(Correction: A previous version had an extra 0 in the Q1 delivery figures.)

Chinese electric carmaker Nio suspended production for five days this week because of a chip shortage, prompting many investors to ask if this is something to worry about. At least in JP Morgan's view, there is nothing to worry about yet.

The bank said in a research note on March 28 that assuming delivers 19,500 units in the first quarter and all else remains equal, this represents a potential 2/3% top/bottom line shortfall respectively against their forecasts.

Along with the suspension, Nio has revised down its first-quarter delivery guidance from the previous 20,000-20,500 units to 19,500 units.

JP Morgan's delivery estimates for Nio in the first quarter were 20,000, which the bank said: "our current forecast remains achievable and potentially conservative."

The bank said they remain positive on Nio. Here are their main arguments (highlights are ours):

The stock has pulled back significantly by 36% since mid-Feb (vs. broader OEMs-33% or MXCN -18%), likely due to sentiment (of favoring value over growth), liquidity and concerns over chip shortages, as well as impending mounting competition especially after the Shanghai Auto Show (April 2i-28).

For the demand and supply equation in the NEV market, we believe it is now a consensus view that demand will be very robust and we agree that competition will intensify in 2H21 after numerous new models arrive.

Nevertheless, in Nio's target premium segment, we expect relatively limited competition and forecast the company to double its sales to 90k units vs. 44k last year.

On near-term chip shortage and production shortfall, we believe the impact on 12-month forward earnings will be limited if supply tightness eases towards year end, as we anticipate.

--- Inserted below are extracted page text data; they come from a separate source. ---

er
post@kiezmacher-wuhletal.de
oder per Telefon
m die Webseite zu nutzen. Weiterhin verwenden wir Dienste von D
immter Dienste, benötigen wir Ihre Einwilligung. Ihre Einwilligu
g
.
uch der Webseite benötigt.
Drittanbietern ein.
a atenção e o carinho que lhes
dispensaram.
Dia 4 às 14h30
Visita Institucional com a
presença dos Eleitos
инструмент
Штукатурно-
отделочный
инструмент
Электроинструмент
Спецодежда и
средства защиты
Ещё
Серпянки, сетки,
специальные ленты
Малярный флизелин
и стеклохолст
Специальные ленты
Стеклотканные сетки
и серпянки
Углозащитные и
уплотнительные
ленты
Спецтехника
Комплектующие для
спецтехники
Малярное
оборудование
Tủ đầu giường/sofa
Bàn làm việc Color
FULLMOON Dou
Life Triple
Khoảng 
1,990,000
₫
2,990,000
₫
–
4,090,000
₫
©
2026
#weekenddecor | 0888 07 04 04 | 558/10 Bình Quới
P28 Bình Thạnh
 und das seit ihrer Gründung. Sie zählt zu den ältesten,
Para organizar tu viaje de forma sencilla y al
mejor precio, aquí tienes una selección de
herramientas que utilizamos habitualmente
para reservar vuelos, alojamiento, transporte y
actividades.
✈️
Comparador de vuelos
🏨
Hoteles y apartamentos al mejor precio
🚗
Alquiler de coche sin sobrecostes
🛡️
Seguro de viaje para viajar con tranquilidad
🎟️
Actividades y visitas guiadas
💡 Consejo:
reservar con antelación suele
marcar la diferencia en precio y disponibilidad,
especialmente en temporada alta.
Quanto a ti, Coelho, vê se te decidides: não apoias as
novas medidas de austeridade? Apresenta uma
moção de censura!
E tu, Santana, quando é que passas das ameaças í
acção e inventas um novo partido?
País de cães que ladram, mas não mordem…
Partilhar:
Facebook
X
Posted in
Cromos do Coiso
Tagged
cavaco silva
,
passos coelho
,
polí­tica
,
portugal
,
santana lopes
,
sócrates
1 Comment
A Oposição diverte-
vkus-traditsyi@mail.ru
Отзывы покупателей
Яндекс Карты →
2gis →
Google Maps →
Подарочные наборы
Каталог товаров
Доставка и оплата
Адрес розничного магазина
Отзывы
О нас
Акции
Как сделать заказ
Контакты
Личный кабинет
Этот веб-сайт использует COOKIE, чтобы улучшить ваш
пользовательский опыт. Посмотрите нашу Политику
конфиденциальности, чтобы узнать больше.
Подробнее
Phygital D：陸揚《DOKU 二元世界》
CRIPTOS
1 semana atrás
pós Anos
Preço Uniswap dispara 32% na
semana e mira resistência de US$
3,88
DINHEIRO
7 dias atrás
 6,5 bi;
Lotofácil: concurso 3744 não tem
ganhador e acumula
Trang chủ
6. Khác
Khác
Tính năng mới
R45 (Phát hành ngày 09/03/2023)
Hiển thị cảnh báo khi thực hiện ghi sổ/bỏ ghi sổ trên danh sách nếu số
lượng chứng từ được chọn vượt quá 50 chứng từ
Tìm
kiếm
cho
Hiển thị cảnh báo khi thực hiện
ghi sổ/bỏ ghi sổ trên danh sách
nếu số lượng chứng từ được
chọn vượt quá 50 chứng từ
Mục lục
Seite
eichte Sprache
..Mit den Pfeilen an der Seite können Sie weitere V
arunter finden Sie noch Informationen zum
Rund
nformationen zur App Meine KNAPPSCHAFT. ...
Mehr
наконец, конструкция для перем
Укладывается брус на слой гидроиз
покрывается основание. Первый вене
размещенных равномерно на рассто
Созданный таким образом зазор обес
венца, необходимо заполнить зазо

Nio is scheduled to report 1Q2i results around May 28". We expect a further uptick in revenue (YoY and QoQ) and continued expansion in margins. We retain our full-year estimate unchanged for now.

JP Morgan has a $70 price target on Nio and an Overweight rating.

In the meantime, Edison Yu, a Deutsche Bank analyst who follows the Chinese EV industry very closely said Nio could be negatively impacted during the second quarter, suggesting some downside to their existing 22,500 deliveries forecast.

"We will continue monitoring the supply side situation in the coming weeks," Yu said in a note on March 26.

Yu reiterated his $70 price target and Buy rating on Nio.

Nio fell 4.77 percent to $36.13 on Friday. The stock is down more than 40 percent since Feb. 10.